QXL, Ricardo Form European Web Auction Giant

SAN FRANCISCO (05/17/2000) - QXL.com PLC on Tuesday said it was merging with German rival ricardo.de AG, uniting two of Europe's biggest auction Web sites against the growing threat from eBay Inc. The combined company, to be called QXL ricardo PLC, will have 1.3 million registered users and a multilingual range of Web sites spanning the continent.

The merger might present the first serious challenge to eBay's hopes of dominating the auction business around the world. The merged company will have a presence in 11 European countries with combined membership of 1.3 million.

But sales on eBay's sites in the U.K and Germany, the two European countries where the San Jose, California-based has operations, have surpassed those of Ricardo and QXL combined in those countries. The merger will ensure QXL can survive in the face of U.S. giant eBay's rapid expansion in Europe, said Peter Misek, e-commerce analyst at Chase H&Q.

"They had to do it," he said of QXL's move. "If they fall behind eBay the game's over." The German company's shareholders will receive one QXL share for every ricardo share, valuing ricardo at 1.104 billion euros ($1.01 billion).

That is a 27 percent premium over ricardo's closing price on Monday. Ricardo shareholders will own up to 43.8 percent of the merged group, QXL said in a statement. Ricardo shares rose 20.6 percent to 120 euros on Germany's high-tech Neuer Markt. QXL was unchanged at 180 pence after rising as high as 198. EBay downplayed the threat posed by the QXL-Ricardo alliance.

"The European market is very competitive and QXL has been struggling to make inroads," eBay spokesman Kevin Pursglove in an e-mail to The Standard. "We have been anticipating some level of consolidation because so many of eBay's competitors do not have profitable business models." Pursglove said eBay's European users bought and sold more than $86 million in the first quarter, though some of those transactions took place on eBay's US site. Pursglove said the combination of the US site and European sites makes eBay stand out from the competition.
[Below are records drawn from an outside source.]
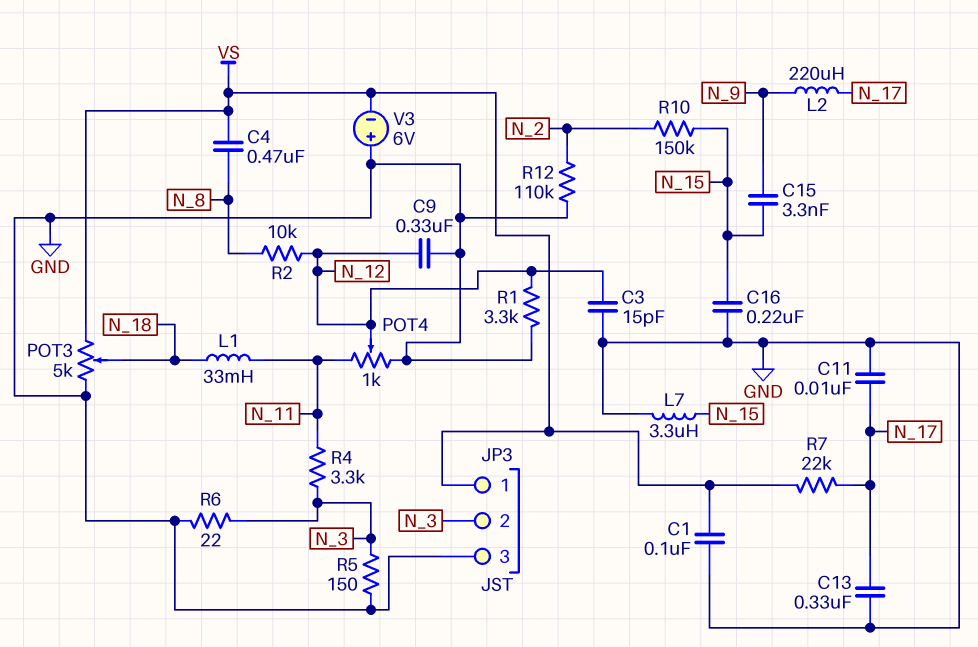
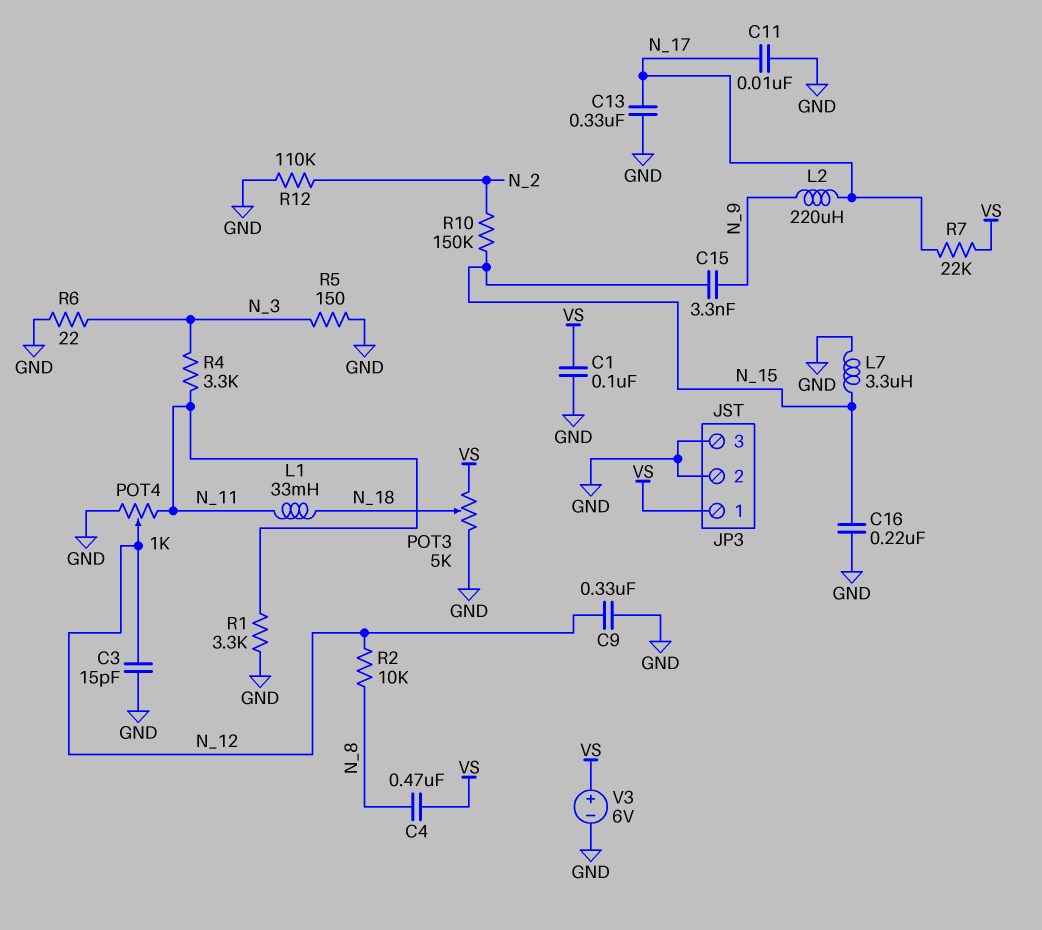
JP3 pin 2: N_3 -> GND
R1: 3.3k (GND, N_12) -> 3.3k (GND, N_11)
V3: 6V (plus GND, minus VS) -> 6V (plus VS, minus GND)

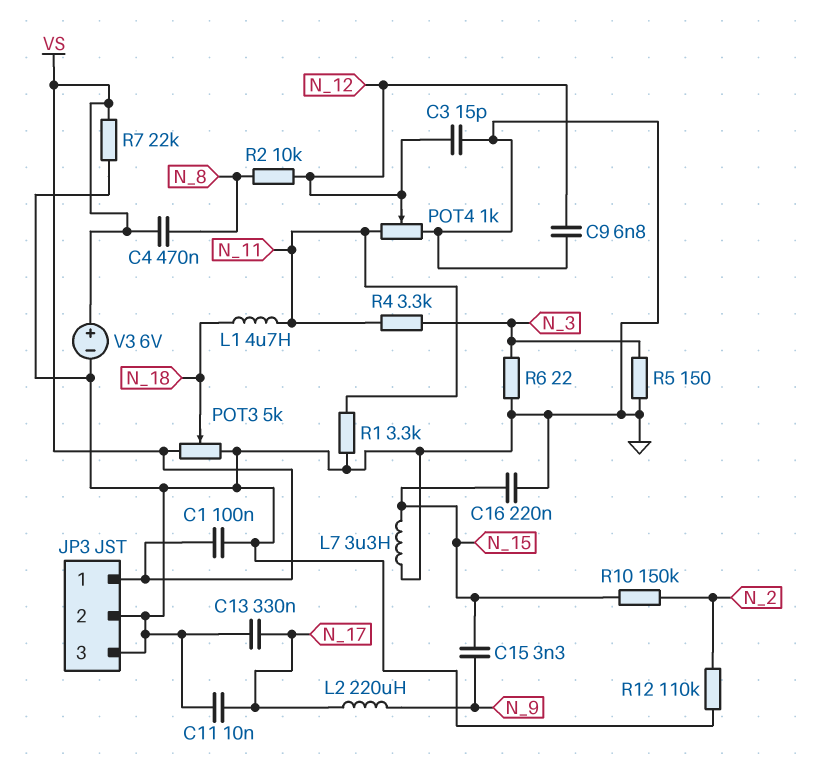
C9: 330nF (GND, N_12) -> 6.8nF (GND, N_12)
L1: 33mH (N_11, N_18) -> 4.7uH (N_11, N_18)
R7: 22k (N_17, VS) -> 22k (GND, VS)

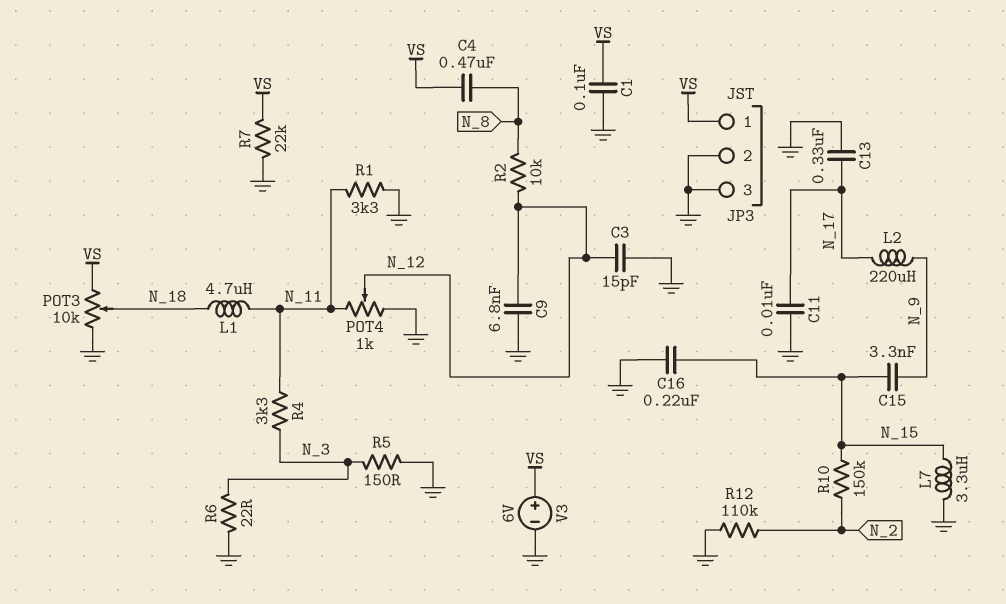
POT3: 5k (GND, VS, wiper N_18) -> 10k (GND, VS, wiper N_18)

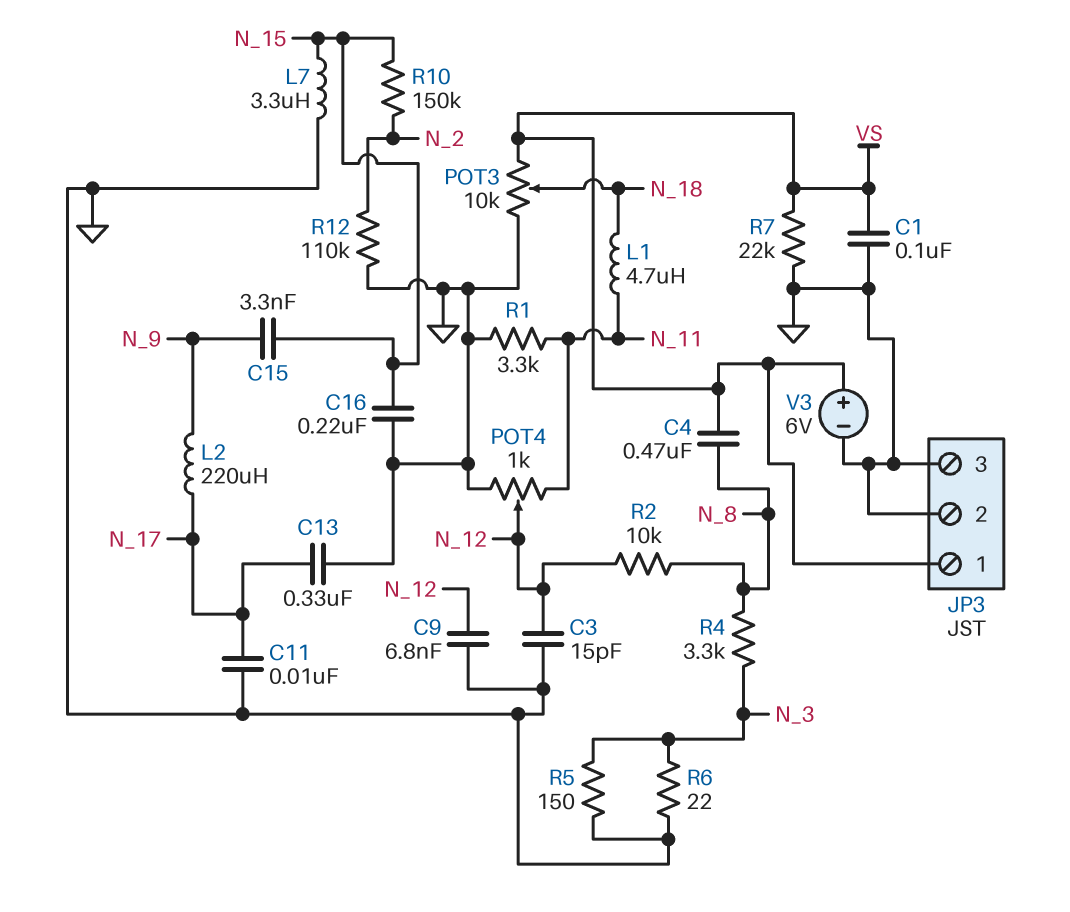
R4: 3.3k (N_3, N_11) -> 3.3k (N_3, N_8)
"As we move into new markets we are providing users a global marketplace plus a vibrant local trading community," he said. QXL's leadership of the European online auction market has been undermined by eBay's launch of British and German versions of its Web site. EBay entered the European market last year launching a site in the U.K and acquiring Germany's leading person-to-person auction site, alando.de, in June. The company has since launched sites in Japan, Australia and Canada, and has set its sights on France, home of eBay founder Pierre Omidyar. Company executives have said that international expansion is one of eBay's key goals as it seeks to sustain its brisk growth rate. In addition to person-to-person auctions, eBay launched its first business-to-business auction site, eBay Pro, in Germany earlier this year. The site competes with Ricardo.de's business-to-business site. EBay's European users grew by 52 percent to number 966,100 in the first quarter, though Misek said the figures included Europeans registered at its U.S. site. QXL had more than 500,000 users at the end of last year, its most recent figures. EBay said gross sales from its German and British sites surged to $86.92 million in the first quarter, dwarfing QXL's 5.2 million pounds ($7.87 million) in 1999's fourth quarter. Despite EBay's strong brand, QXL had an advantage in powerful technology that allowed it to roll out sites in different languages across Europe, Misek said.

Still, EBay also plans to start up in France, Italy and Scandinavia. QXL Chief Executive Jim Rose said ricardo's leadership of the German market and its operation in Switzerland, where QXL is not present, made the company a good fit. Both had similar business models, he said in a telephone interview, running business-to-consumer auctions as well as consumer-to-consumer. Both recently starting charging users to auction their goods. Launched in July 1998, ricardo has more than 670,000 registered users in Germany, Switzerland and Britain. Its German site auctioned goods worth 48.4 million marks ($22.61 million). Rose said other recent QXL acquisitions took the combined users figure to 1.3 million. Rose said there would probably be some integration of the two companies' Web sites after the deal closes around August. "We'll probably take the best of both," he said, citing ricardo's real-time auction technology as one feature QXL may add to its sites. He played down the likelihood of further acquisitions following a spate of purchases in recent months. Rose declined to discuss the company's recent financial performance ahead of its results statement on May 31, but said QXL had $100 million cash on hand.